Introverted, creative Maya was the first one to speak.
“I was born in a deeply religious and orthodox Hindu family in eastern India, and had to fight to complete my Class XII education. I was 18 when I got married. My ultra-conservative in-laws allowed me to complete my graduation, but from an all-girls college, according to their innumerable archaic rules. During the first nine years of my marriage, there was no relationship – physical or otherwise – between my husband and me. And then a nightmare penetrated my world when my husband raped me, twice – on two consecutive nights – and then ignored me like a tattered rag. Nine months later, I gave birth to my daughter. The final disaster struck when I discovered that my husband was gay. He started bringing his ‘boyfriends’ home and I had to cook for them. One night, my patience finally gave away and I demanded answers. My husband’s blows left me confined to a bed for the next six months.” With incredible strength, Maya obtained a divorce, and started private tuitions and sewing to support herself and her child.
This shocking story demands silence to be fully absorbed. After a while, the extrovert of the duo, Meera, narrated her story.
“Like Maya, I also hail from an orthodox Hindu family. My first experience of ‘being with a woman’ was when I was in Class VII. It was not that I knew about my orientation then, but this relationship meant a lot to me. After finishing school, I entered college and dated boys. But it did not take me long to understand that men’s bodies never appealed to me like a woman’s did.”
And they met in the most unassuming of ways, in college.
With little to no interaction, they knew just that they had something
in common – their faith in the same divine power. After graduation,
they went their separate ways and that should have been the end
of their story. Only it wasn’t.
Cut to 2013.
Meera had taken her scooter out for a test drive when she was forced to brake hard for someone on the road. That someone turned out to be Maya, whose office was in the same lane. They exchanged phone numbers, and started to be constant presences in each other’s lives, through heartbreak or family troubles. Maya’s non-judgmental outlook towards her orientation also meant a lot to Meera.
During a troubled phase with her daughter, Maya asked Meera to go on a vacation with her. This was a turning point in their lives. “I heard Maya sing devotional songs every morning and her mellifluous voice mesmerised me. I lost my soul to her, and found myself wanting to protect her all my life,” says Meera emphatically.
And what about Maya? “During the trip, I discovered that both of us let our tears do the talking when we worship the divine lord. Despite her tough veneer, there was a little child in Meera craving true love,” she recounts.
Their friendship grew stronger, till Meera finally decided to propose. “I could not wait any longer. We watched Cocktail and after it ended, I told her if she noticed how Gautam (Saif Ali Khan) settled down with the spiritual Meera (Diana Penty) and then I asked her, ‘Do you get my drift?’” proclaims Meera.

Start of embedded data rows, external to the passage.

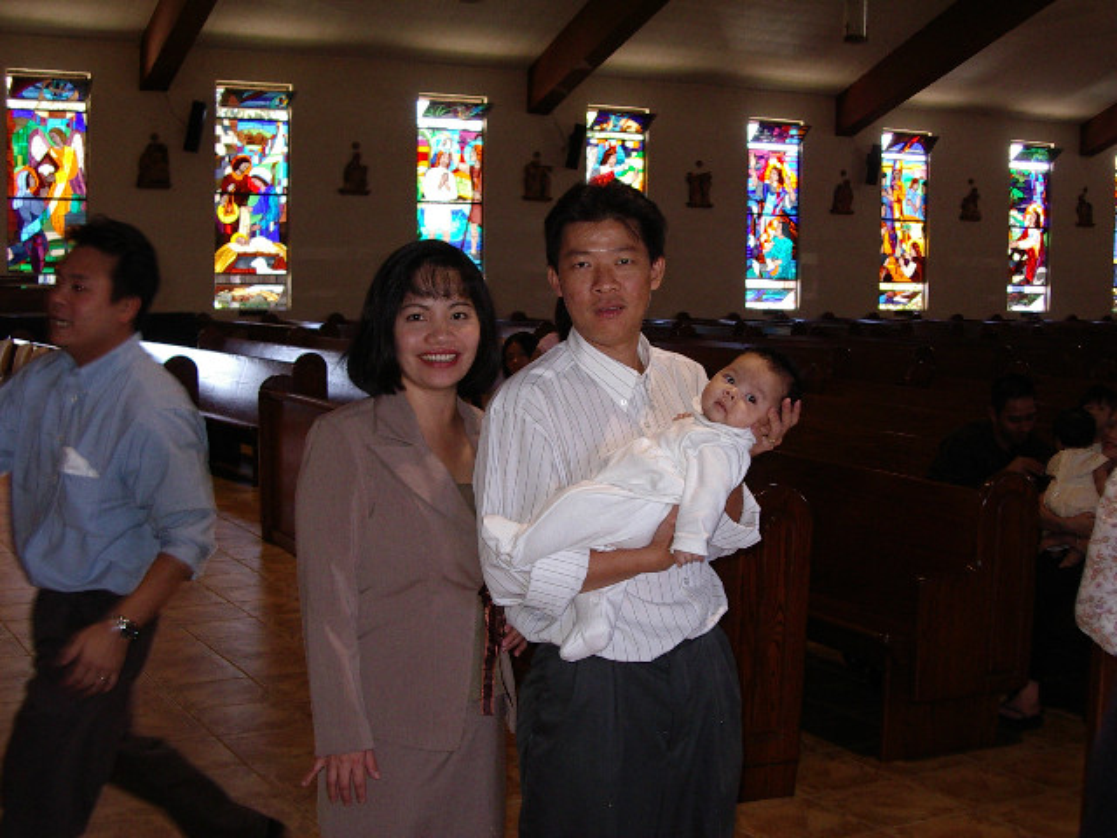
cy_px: 419
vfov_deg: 28.0
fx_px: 1678
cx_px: 558
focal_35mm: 52
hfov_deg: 36.8
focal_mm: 7.8
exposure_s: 1/60
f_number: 3
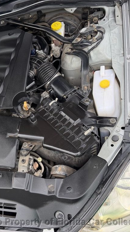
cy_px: 116
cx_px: 11
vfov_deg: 56.6
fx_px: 215
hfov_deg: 31.9
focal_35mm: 35
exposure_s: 1/157
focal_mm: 6.76
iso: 125
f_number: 1.78
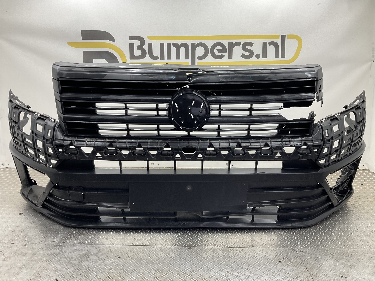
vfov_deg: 48.2
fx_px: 314
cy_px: 140
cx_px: 188
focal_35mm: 29
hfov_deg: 61.7
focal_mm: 3
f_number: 1.8
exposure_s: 1/120
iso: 40
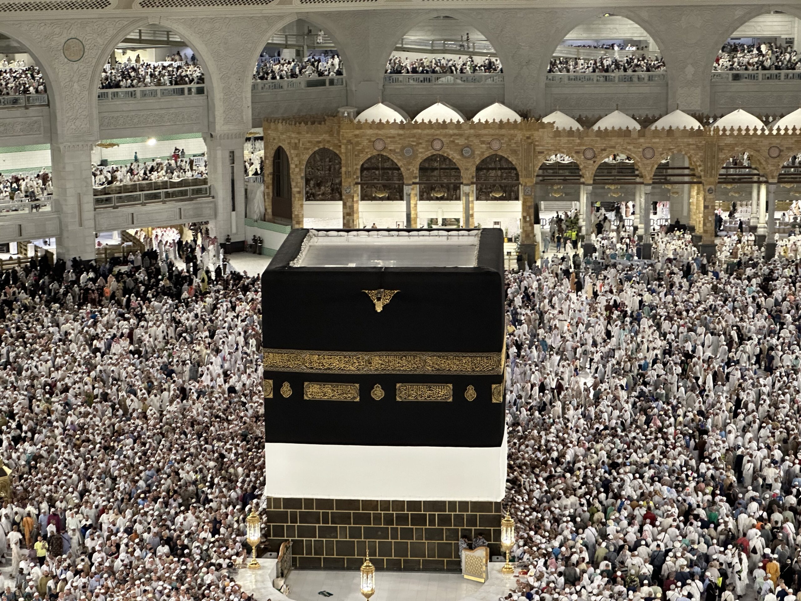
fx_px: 1782
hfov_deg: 25.3
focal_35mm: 77
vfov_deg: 19.1
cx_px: 400
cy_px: 300
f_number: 2.8
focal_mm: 9
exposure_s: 1/60
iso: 250
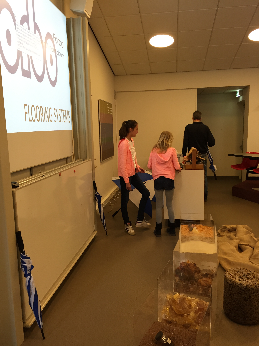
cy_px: 173
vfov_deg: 61.7
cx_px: 130
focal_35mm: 29
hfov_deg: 48.2
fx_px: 289
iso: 80
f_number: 2.2
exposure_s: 1/30
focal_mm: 4.15
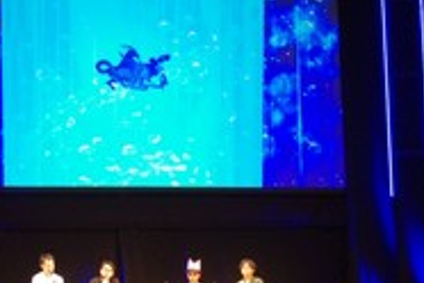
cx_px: 112
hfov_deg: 19.7
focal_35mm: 103
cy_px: 74
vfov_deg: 13.3
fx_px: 1213
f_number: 7.1
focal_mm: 32
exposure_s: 1/60
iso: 3200
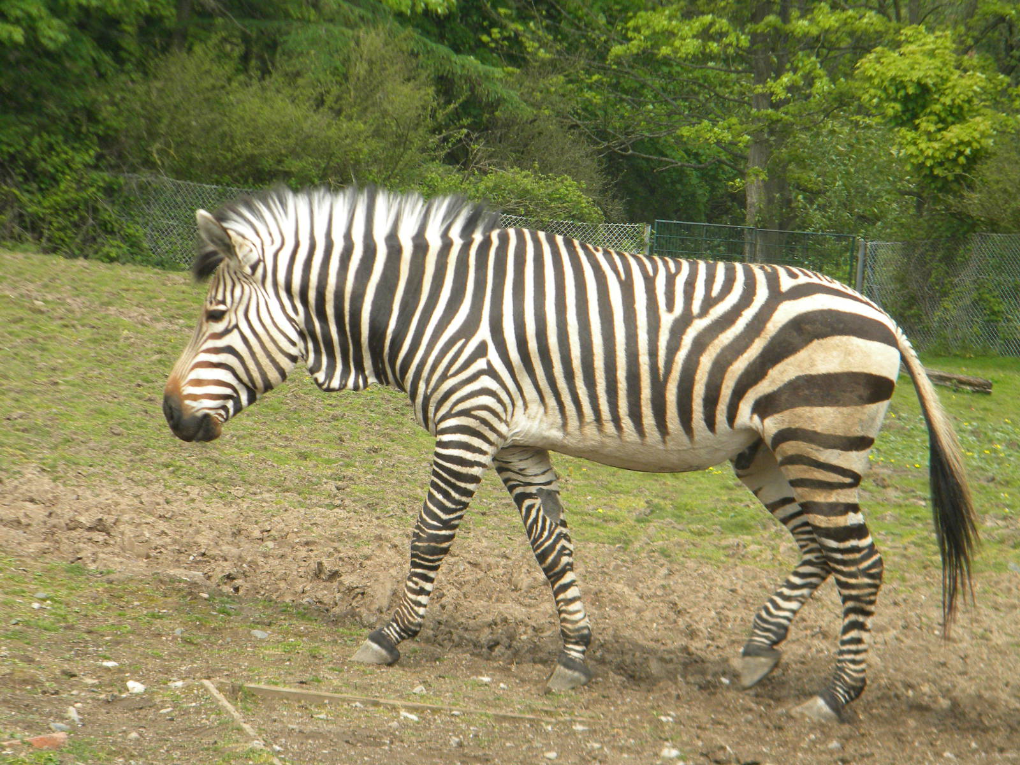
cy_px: 382
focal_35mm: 148
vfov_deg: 10.0
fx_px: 4361
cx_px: 510
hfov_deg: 13.3
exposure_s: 1/500
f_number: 5
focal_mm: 26.8
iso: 186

Maya did. “Given my painful past, my heart had hardened against men. Meera enabled me to see life in a new light. It did not matter that we were, and still are, as different as paneer and chicken – I am using this metaphor since I am a pure vegetarian and Meera is a hard core non-vegetarian. All I knew was that there was a connection and for the first time in my life, I took a decision of my own free will. I said, ‘Yes’,” announces Maya.
But she had one condition. “I had to win the consent of her teenage daughter and I did. This Fathers’ Day, I received a heartwarming message from our daughter,” adds Meera, her eyes twinkling.
Maya and Meera have been together for the last three years, but they lament that they cannot live together – not just yet. “Our mothers have miraculously accepted our relationship but we have to think of our families and society on the whole. But how we wish we could live in a world where couples are not forced to bow down before societal pressure and lose that one chance of being truly loved! After all, we live only once, and each one of us should be allowed to live life the way we wish,” declare Maya and Meera before bidding me goodbye.
I heard them. I agree with them. Do you?